===== The input =====

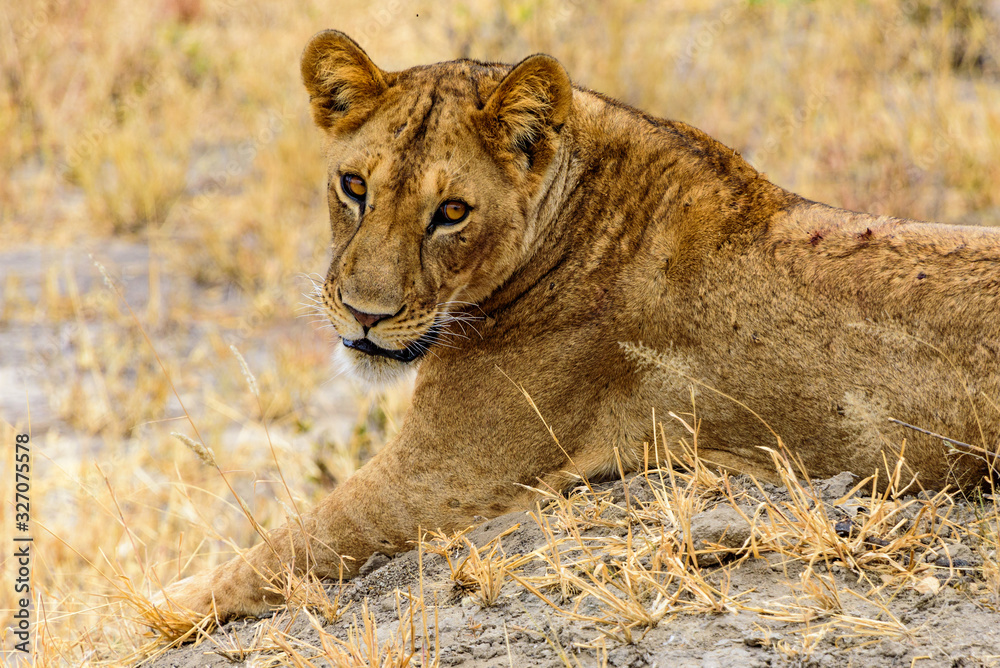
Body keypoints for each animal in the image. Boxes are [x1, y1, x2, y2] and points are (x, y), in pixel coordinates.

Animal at [158, 30, 999, 622]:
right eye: (354, 186)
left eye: (451, 212)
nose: (366, 316)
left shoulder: (439, 483)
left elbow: (279, 550)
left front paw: (154, 609)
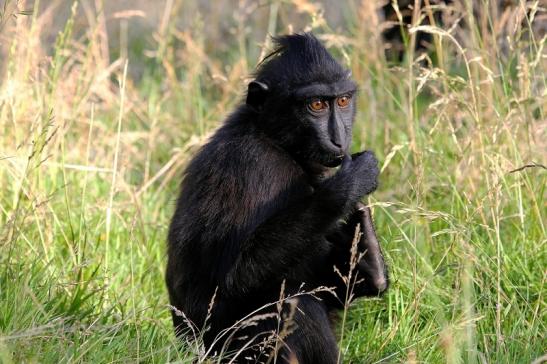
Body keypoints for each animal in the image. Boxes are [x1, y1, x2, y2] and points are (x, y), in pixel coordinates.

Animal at [167, 32, 390, 362]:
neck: (274, 139)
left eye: (343, 100)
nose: (339, 139)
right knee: (292, 301)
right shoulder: (255, 166)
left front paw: (368, 255)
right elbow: (240, 275)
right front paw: (349, 186)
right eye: (316, 104)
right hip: (227, 350)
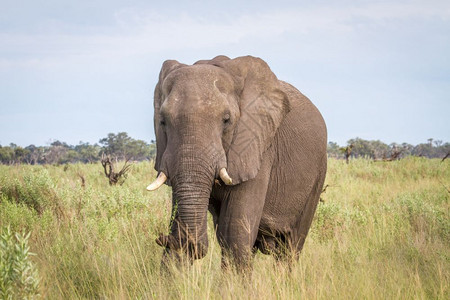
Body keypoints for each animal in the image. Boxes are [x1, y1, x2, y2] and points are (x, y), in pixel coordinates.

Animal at [148, 55, 326, 268]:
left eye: (226, 120)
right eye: (162, 121)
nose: (161, 238)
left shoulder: (257, 146)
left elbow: (235, 233)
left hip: (318, 174)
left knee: (290, 247)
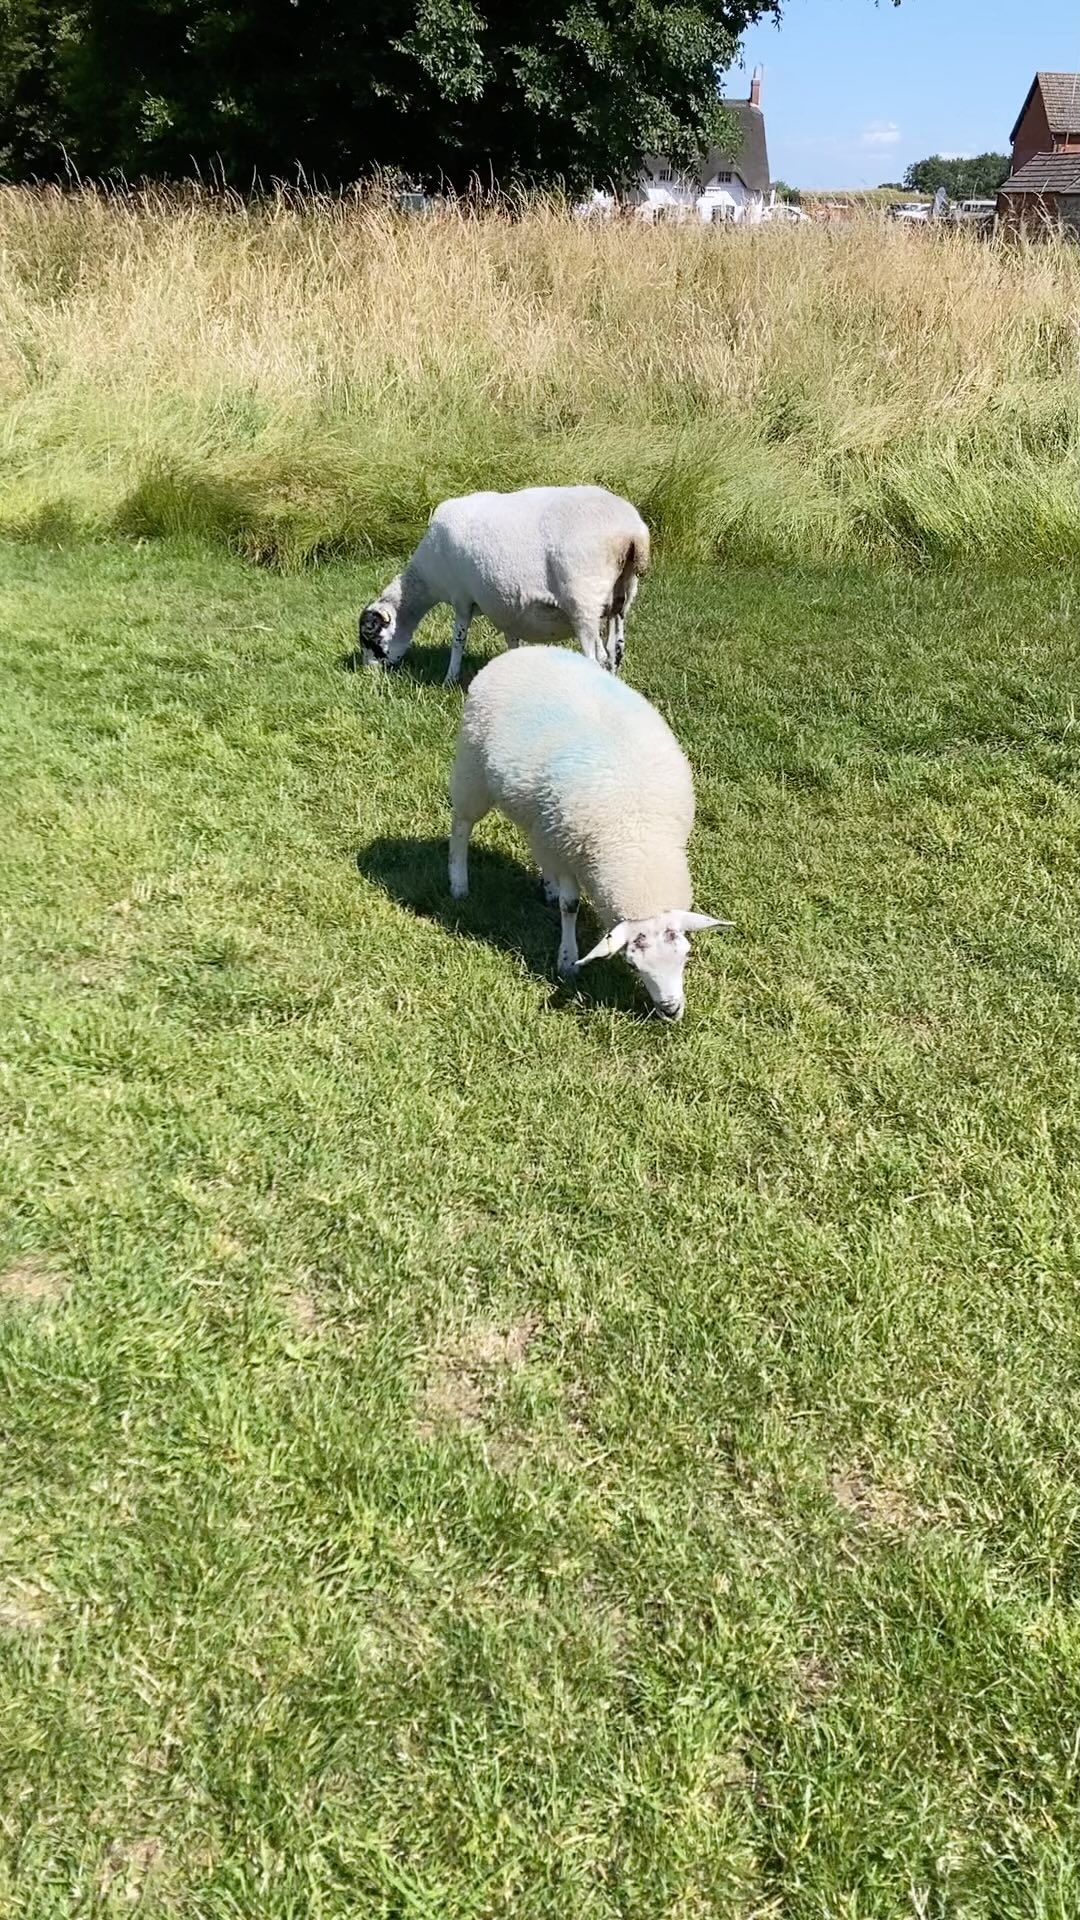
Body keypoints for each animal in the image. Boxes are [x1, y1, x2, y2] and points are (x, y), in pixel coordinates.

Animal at [358, 485, 649, 688]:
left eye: (370, 637)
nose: (368, 675)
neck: (428, 576)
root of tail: (632, 532)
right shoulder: (506, 605)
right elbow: (512, 639)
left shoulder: (461, 598)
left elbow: (458, 639)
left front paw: (449, 679)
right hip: (621, 597)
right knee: (615, 651)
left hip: (584, 600)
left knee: (596, 657)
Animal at [448, 646, 731, 1020]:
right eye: (633, 964)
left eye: (685, 955)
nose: (670, 1010)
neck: (637, 835)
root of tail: (525, 650)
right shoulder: (569, 850)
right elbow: (570, 906)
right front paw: (567, 960)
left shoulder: (562, 839)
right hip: (473, 769)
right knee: (461, 825)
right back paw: (458, 883)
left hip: (539, 814)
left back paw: (546, 885)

=====

From the listing above, restate verbatim the lines running from the one with "right knee: (292, 301)" through the one with "left hip: (318, 174)", inclusive, but not the pictures.

Result>
right knee: (292, 301)
right shoulder: (255, 166)
left front paw: (368, 255)
right elbow: (240, 275)
right front paw: (349, 186)
right eye: (316, 104)
right hip: (227, 350)
Body keypoints for each animal in the image. Boxes are [x1, y1, x2, y2] and points are (x, y), in pixel coordinates.

Animal at [148, 55, 326, 268]:
left eye: (226, 120)
right eye: (162, 121)
nose: (161, 238)
left shoulder: (257, 146)
left elbow: (235, 233)
left hip: (318, 174)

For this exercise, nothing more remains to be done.